# [Supplied records]

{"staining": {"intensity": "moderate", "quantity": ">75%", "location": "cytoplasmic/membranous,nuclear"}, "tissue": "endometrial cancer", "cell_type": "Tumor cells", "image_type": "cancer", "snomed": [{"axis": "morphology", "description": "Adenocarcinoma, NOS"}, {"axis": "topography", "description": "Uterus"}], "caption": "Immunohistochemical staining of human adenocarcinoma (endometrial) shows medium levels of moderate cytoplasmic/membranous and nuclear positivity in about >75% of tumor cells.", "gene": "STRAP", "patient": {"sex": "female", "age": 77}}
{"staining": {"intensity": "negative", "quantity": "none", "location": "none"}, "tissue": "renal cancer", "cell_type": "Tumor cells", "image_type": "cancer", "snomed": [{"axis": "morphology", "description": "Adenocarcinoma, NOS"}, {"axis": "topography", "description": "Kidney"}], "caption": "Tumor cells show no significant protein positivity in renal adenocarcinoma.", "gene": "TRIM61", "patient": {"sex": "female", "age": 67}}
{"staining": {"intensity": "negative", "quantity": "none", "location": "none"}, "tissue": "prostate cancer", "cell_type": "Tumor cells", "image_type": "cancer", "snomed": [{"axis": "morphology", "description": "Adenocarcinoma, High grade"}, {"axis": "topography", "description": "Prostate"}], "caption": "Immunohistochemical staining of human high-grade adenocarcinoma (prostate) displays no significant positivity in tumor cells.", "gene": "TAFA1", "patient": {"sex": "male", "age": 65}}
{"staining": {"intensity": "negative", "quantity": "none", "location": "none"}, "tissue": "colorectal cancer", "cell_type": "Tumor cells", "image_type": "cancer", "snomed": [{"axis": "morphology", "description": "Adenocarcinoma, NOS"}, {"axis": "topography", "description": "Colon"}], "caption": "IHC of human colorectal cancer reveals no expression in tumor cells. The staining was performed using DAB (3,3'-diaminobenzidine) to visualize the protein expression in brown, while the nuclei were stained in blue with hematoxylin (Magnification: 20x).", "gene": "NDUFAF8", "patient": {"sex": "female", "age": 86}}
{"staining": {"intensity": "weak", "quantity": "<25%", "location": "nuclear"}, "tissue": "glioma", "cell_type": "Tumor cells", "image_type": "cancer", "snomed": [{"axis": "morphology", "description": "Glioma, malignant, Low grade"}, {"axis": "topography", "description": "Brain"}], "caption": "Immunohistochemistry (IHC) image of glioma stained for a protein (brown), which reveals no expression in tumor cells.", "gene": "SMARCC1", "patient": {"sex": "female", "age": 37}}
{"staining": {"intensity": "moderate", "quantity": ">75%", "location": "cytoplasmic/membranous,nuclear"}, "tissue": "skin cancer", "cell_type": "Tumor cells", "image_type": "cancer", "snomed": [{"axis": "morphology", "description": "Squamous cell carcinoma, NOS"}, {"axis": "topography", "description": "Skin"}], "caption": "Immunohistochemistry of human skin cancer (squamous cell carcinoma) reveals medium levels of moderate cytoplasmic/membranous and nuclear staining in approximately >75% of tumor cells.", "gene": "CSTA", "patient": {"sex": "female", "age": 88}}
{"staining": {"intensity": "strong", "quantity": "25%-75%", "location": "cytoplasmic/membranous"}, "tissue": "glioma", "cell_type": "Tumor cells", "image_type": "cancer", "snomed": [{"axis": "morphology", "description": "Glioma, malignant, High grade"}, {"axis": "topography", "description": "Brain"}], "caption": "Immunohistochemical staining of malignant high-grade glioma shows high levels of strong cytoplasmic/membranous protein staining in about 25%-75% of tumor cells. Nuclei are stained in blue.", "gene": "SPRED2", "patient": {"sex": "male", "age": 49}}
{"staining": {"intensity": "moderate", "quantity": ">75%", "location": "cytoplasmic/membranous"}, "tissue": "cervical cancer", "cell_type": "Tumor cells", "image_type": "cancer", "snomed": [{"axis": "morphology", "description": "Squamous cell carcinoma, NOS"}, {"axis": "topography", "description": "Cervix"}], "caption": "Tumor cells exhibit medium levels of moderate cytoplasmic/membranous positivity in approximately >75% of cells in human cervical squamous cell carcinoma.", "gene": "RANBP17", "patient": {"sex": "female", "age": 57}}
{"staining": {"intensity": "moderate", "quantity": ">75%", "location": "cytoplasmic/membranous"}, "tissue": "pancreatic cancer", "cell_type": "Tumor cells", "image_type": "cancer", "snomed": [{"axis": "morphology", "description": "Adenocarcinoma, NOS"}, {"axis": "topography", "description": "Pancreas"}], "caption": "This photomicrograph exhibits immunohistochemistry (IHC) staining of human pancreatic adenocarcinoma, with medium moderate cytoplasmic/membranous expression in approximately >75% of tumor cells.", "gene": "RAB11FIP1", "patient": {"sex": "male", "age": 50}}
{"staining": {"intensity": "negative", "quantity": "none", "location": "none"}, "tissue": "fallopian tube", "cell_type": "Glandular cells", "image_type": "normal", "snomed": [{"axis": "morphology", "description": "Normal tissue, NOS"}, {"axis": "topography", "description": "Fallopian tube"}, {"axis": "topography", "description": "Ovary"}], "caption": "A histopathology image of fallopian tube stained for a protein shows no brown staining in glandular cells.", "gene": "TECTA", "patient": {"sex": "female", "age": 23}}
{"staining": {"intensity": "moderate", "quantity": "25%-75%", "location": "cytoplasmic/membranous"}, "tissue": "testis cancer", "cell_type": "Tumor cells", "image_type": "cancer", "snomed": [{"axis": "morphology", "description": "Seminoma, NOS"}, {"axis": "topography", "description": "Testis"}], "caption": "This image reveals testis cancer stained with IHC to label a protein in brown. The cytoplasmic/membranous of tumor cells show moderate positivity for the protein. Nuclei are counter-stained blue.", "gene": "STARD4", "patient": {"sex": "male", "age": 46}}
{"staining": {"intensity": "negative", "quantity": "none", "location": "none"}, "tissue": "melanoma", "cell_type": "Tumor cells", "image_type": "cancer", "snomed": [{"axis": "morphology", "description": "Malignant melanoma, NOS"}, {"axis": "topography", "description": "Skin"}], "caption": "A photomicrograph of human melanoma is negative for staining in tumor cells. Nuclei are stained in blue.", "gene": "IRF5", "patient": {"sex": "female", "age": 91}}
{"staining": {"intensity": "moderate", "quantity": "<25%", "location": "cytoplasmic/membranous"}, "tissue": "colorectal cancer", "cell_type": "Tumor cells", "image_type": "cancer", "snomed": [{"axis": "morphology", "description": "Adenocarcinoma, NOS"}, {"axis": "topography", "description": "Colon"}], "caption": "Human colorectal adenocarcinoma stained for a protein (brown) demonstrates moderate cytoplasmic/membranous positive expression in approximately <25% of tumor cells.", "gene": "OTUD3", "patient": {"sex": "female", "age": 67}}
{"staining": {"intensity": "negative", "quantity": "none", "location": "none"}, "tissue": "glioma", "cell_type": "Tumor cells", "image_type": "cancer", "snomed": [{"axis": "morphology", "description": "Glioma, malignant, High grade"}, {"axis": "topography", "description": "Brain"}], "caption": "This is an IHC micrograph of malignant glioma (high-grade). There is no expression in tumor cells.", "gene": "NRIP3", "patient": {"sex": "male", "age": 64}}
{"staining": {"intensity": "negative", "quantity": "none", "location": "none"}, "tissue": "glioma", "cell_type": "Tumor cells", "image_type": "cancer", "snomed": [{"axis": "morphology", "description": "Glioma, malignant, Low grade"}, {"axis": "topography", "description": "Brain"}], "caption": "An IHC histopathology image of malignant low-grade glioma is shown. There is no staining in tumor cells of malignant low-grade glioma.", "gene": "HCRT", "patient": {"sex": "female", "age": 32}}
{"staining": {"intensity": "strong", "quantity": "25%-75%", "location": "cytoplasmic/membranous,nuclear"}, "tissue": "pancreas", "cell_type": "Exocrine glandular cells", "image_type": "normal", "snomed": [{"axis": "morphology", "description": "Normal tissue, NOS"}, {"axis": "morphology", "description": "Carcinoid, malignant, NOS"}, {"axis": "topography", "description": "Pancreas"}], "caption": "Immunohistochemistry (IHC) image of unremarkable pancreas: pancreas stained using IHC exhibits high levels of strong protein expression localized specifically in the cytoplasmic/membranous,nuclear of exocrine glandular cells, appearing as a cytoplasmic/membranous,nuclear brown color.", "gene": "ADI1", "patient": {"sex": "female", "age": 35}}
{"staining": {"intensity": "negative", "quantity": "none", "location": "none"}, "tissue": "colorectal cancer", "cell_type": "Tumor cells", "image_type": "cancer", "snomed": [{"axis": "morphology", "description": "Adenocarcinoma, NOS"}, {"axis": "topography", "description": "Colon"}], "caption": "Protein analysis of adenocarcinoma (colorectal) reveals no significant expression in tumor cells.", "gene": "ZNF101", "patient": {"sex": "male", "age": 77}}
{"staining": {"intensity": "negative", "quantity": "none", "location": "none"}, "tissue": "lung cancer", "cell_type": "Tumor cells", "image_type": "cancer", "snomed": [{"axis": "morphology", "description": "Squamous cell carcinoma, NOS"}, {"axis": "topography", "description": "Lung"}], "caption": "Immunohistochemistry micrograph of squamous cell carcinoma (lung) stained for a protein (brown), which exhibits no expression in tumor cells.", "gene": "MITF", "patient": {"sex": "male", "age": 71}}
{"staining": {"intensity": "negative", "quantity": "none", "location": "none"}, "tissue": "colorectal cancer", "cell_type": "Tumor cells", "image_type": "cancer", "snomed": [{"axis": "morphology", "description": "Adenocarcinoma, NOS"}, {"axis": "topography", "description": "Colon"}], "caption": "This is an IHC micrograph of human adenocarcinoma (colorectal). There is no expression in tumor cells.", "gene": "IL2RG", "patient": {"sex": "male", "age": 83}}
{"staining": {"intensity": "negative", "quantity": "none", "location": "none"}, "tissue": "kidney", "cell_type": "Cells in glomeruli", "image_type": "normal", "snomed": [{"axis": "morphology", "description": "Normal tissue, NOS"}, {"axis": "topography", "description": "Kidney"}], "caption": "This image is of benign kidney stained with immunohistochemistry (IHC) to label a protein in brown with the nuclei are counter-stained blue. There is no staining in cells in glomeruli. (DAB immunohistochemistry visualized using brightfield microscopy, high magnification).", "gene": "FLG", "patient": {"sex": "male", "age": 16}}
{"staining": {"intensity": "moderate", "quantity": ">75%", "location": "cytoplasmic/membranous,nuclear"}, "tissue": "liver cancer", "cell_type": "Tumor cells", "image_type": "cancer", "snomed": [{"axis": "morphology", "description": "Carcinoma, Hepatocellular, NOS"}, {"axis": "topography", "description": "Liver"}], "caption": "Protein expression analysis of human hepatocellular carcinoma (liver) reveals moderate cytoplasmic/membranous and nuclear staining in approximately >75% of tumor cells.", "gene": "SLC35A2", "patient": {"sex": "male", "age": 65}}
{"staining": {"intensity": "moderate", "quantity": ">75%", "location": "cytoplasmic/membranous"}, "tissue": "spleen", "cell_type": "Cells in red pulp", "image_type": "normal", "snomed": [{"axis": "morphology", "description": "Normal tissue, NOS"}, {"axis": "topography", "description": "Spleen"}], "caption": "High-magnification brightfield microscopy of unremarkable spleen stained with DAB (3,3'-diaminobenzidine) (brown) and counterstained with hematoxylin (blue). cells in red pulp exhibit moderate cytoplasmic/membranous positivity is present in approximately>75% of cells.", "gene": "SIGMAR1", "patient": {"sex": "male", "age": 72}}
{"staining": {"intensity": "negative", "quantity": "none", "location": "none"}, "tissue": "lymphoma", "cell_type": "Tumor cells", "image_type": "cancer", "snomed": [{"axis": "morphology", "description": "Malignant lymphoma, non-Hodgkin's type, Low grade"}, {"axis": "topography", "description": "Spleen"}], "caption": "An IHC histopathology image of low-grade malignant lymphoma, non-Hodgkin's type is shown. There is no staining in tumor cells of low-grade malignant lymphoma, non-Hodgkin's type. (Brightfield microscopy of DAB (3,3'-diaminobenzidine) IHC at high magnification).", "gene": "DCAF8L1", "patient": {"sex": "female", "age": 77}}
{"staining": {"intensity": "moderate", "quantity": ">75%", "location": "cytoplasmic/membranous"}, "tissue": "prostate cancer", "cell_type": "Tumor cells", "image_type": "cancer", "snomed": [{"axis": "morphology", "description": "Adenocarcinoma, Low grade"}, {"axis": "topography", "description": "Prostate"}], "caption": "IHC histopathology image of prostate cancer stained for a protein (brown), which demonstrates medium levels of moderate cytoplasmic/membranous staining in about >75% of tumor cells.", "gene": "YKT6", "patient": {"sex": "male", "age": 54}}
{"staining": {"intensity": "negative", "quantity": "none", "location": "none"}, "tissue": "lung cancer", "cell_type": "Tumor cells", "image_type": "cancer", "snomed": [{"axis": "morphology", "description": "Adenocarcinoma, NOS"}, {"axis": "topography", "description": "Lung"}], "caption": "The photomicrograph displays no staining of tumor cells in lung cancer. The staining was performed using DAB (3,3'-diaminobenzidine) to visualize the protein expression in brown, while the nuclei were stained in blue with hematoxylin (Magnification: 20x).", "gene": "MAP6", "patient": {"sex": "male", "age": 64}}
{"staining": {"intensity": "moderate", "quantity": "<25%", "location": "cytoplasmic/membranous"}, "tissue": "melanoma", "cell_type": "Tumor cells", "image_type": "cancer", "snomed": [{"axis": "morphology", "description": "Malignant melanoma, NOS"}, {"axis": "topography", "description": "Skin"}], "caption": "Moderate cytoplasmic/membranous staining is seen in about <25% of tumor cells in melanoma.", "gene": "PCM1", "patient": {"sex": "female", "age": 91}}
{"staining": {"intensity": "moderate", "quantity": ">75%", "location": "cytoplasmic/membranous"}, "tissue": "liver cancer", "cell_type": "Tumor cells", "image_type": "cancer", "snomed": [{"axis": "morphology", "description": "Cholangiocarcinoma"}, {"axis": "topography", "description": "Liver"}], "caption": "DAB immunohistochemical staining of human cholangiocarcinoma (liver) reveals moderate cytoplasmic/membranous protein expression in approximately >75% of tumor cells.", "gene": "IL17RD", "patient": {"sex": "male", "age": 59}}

# [What the task asks]
Exactly how many lines in the material above mention the word "shown"? Give the number and nothing besides.

# [Output for this exercise]
2